■ **Required work**
Reproduce the entire listing below verbatim, omitting the pictures.

Data visualization images:

*****

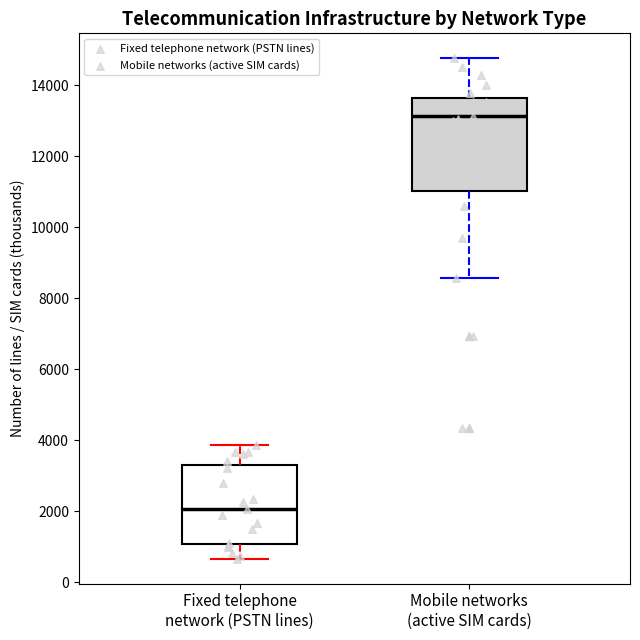

Reading left to right, read every box against the y-axis: the position of its median line, the range the box covers, and the ends of its whiskers. The values are not printed on the chart, so give them approximately, as read against the axis.

Fixed telephone network (PSTN lines): median 2000, box 1000 to 3400, whiskers 600 to 3800
Mobile networks (active SIM cards): median 13200, box 11000 to 13600, whiskers 8600 to 14800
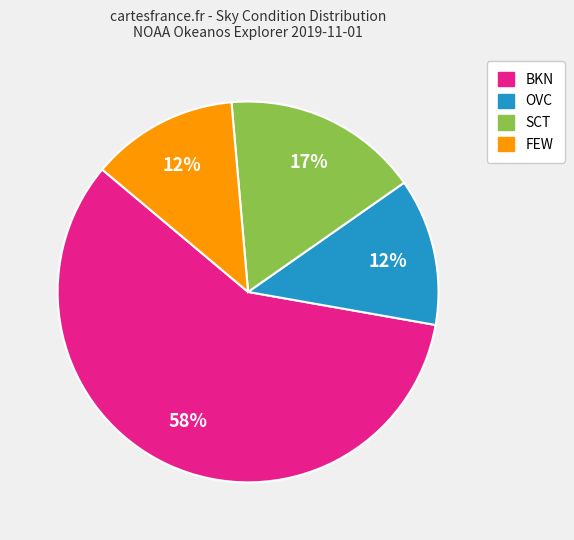

What is the largest slice in the pie chart?

BKN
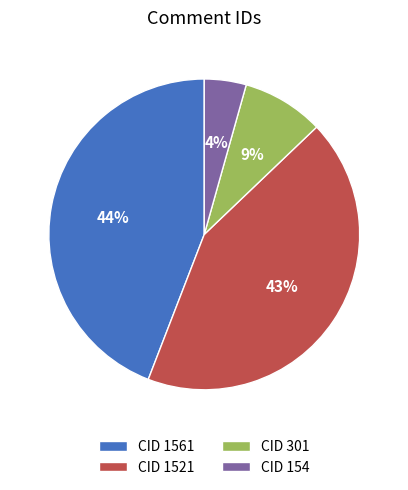

Rank the categories by value from highest to lowest.

CID 1561, CID 1521, CID 301, CID 154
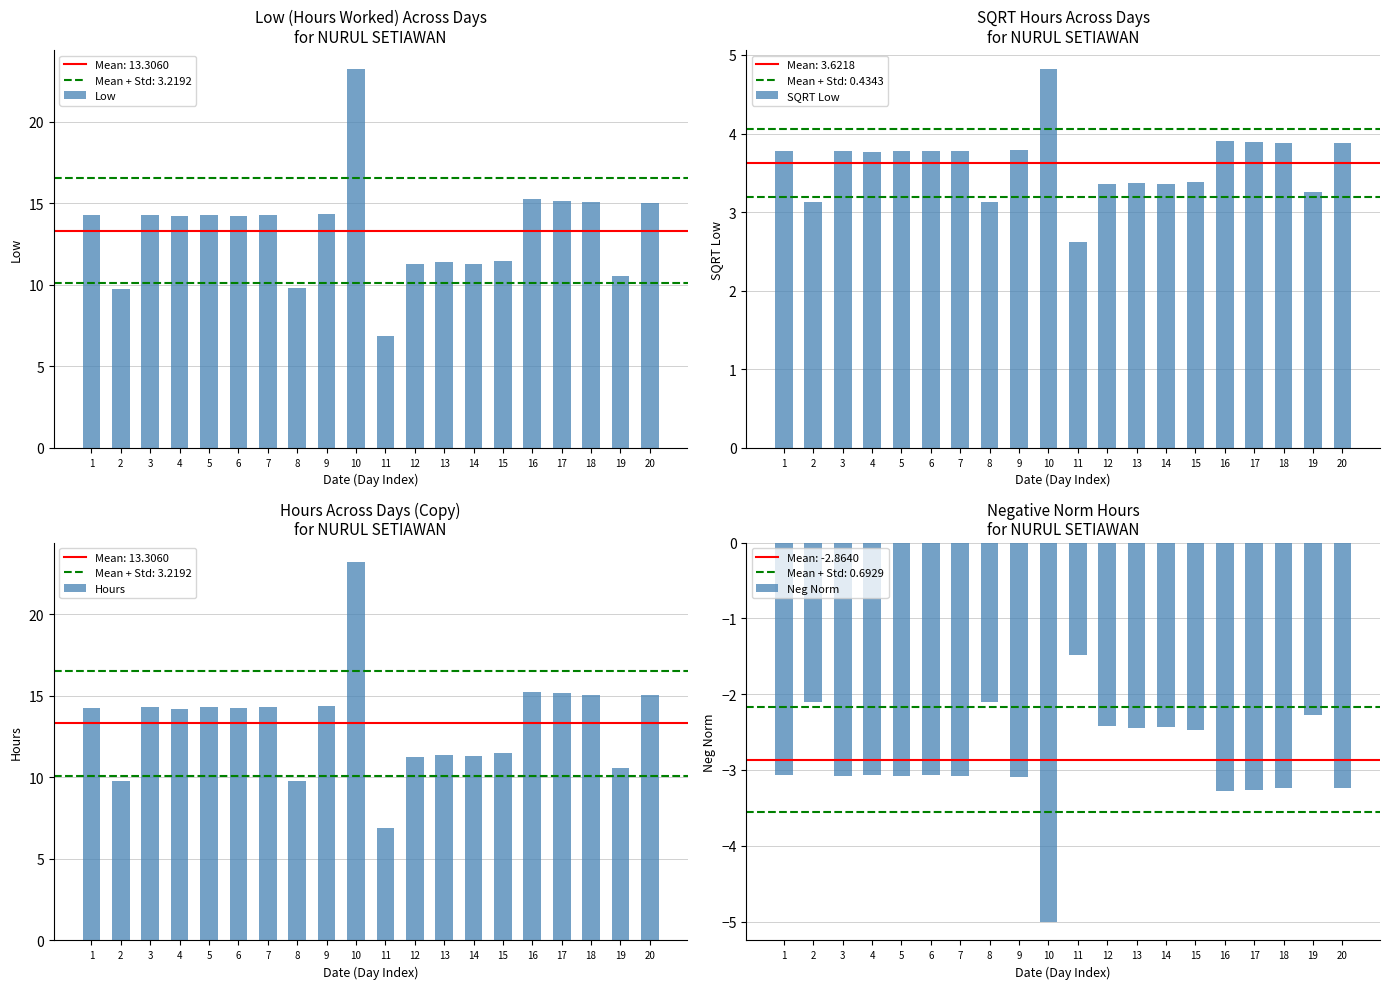

What is the value of the Hours bar at the 3rd from the left?

14.3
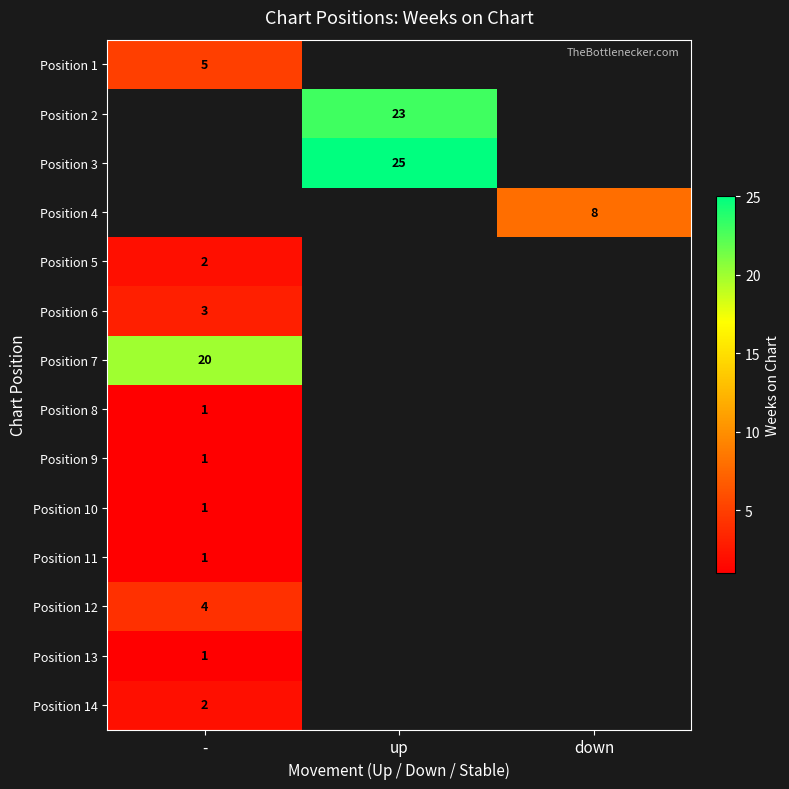

The value of Position 13 at - is 1. True or false?

True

*****

■ **Reply**
Reading left to right, read every box against the y-axis: the position of its median line, the range the box covers, and the ends of its whiskers. The values are not printed on the chart, so give them approximately, as read against the axis.

Fixed telephone network (PSTN lines): median 2000, box 1000 to 3400, whiskers 600 to 3800
Mobile networks (active SIM cards): median 13200, box 11000 to 13600, whiskers 8600 to 14800

What is the largest slice in the pie chart?

BKN

Rank the categories by value from highest to lowest.

CID 1561, CID 1521, CID 301, CID 154

What is the value of the Hours bar at the 3rd from the left?

14.3

The value of Position 13 at - is 1. True or false?

True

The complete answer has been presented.